Drętwota! – Eckley wymierzył w rudowłosą kobietę, której twarz wykrzywiona była w pogardzie. Zaklęcie zostało odbite machnięciem różdżki, zaś czarownica odwdzięczyła się śmiertelnie wyglądającą fioletową klątwą.

Albus się nie wahał. Zobaczywszy okazję, wyskoczył zza kanapy i wyeliminował przeciwniczkę własnym oszałamiaczem. Gdy zaklęcia się zderzyły, wiązka światła uderzyła w niczego niespodziewającego się mężczyznę po prawej stronie.

Occuscura! – Zaatakował, kiedy kobieta wyczarowała tarczę. Chociaż próbowała go zablokować, klątwa przebiła się przez jej ochronę i zaowocowała uderzeniem prosto w głowę. W wyniku pozbawienia wzroku zaczęła wrzeszczeć i na oślep rzucać przekleństwami, przez co wyeliminowała z bitwy jednego ze swoich towarzyszy.

Z kąta wystrzelił w niego niebieski urok, ale wciąż zaaferowany poprzednim pojedynkiem, nie zdążył się odwrócić na czas. Eckley pospieszył mu na ratunek, skutecznie odpierając klątwę.

Ślizgon rzucił koledze pełne wdzięczności spojrzenie, po czym rozejrzał się po pozostałych wrogach – w grupie wypatrzył potężnego mężczyznę o przeszywających, jasnych oczach sprzed mniej więcej tygodnia. Oboje ruszyli naprzód, zaś inna kobieta, widząc szarżę, spróbowała ich rozdzielić, rzucając krzesłem.

Charlie wysadził je w powietrzu, co dało Albusowi czas na namierzenie najgroźniej wyglądającego przeciwnika. Wycelował w zwalistego czarodzieja i pomyślał o czymś ciężkim, a jego obuwie automatycznie nabrało wagi, dzięki czemu zachwiał się w miejscu, stracił równowagę i upadł na plecy, wprost pod nogi swojej towarzyszki, która zahaczyła o niego stopą i się przewróciła; oboje zostali chwilę później unieruchomieni. Po skończonej robocie chłopcy zwrócili uwagę na oślepioną czarownicę, która wciąż się miotała – wtem zamilkła, uciszona wspólnym oszałamiaczem.

– Możesz zejść na dół! – krzyknął Eckley do Wilde'a, który chwilę później rzeczywiście zszedł po schodach chybotliwym krokiem, podczas gdy ślizgon ściągnął z nieprzytomnego osiłka wierzchni płaszcz.

– Trzymaj – dodał słowem wyjaśnienia, a Fango natychmiast się odział.

– Weź też różdżkę… – dopowiedział Charlie.

– W żadnym wypadku.
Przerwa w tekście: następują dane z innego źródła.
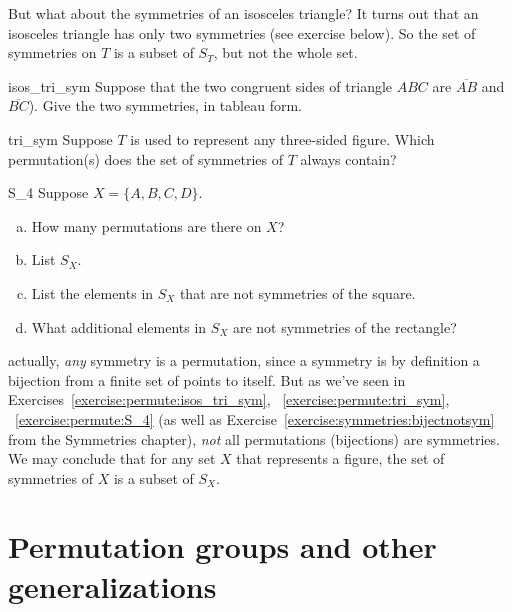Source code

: But what about the symmetries of an isosceles triangle? It turns out that an isosceles triangle has only two symmetries (see exercise below). 
So  the set of symmetries on $T$ is a subset of $S_T$, but not the whole set.

\begin{exercise}{isos_tri_sym}
Suppose that the two congruent sides of triangle $ABC$ are $\overline{AB}$ and $\overline{BC}$). Give the two symmetries, in tableau form.
\end{exercise}

\begin{exercise}{tri_sym}
Suppose $T$ is used to represent any three-sided figure.  
Which permutation(s) does the set of symmetries of $T$ always contain?
\end{exercise}

\begin{exercise}{S_4}
Suppose $X = \{A, B, C, D\}$.
\begin{enumerate}[(a)]
\item
How many permutations are there on $X$?
\item
List $S_X$.
\item
List the elements in $S_X$ that are not symmetries of the square.
\item
What additional elements in $S_X$ are not symmetries of the rectangle?
\end{enumerate}
\end{exercise}

actually, \emph{any} symmetry is a permutation, since a symmetry is by definition a bijection from a finite set of points to itself.  But as we've seen in Exercises~\ref{exercise:permute:isos_tri_sym}, ~\ref{exercise:permute:tri_sym}, ~\ref{exercise:permute:S_4} (as well as Exercise~\ref{exercise:symmetries:bijectnotsym} from the Symmetries chapter), \emph{not} all permutations (bijections) are symmetries.  We may conclude that for any set $X$ that represents a figure, the set of symmetries of  $X$ is a subset of $S_X$.


\section{Permutation groups and other generalizations}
On nie dostanie broni – przerwał mu stanowczo Albus.

Kolega rzucił mu zaintrygowane spojrzenie, ale nie potrzebował dodatkowego wytłumaczenia. Wszystko wskazywało na to, że kiedy z sukcesem zakończyli pierwszą część zadania, optował za wyjściem z roli przywódcy grupy i zrównaniem się statusem ze swoimi braćmi. Ciężko było się przejmować tą zmianą, bowiem wciąż mieli pracę do wykonania, a jeżeli migające na zewnątrz światła i krzyki uznać za dobry wyznacznik trudności zadania, czekała ich znacznie cięższa przeprawa, niż początkowo przypuszczali.

– Zabierzmy go do Carla. – Eckley wyjrzał przez okno akurat w momencie, gdy dom po drugiej stronie ulicy stanął w ogniu. – Zachowamy ostrożność i przekradniemy się niezauważeni, korzystając z bocznych uliczek…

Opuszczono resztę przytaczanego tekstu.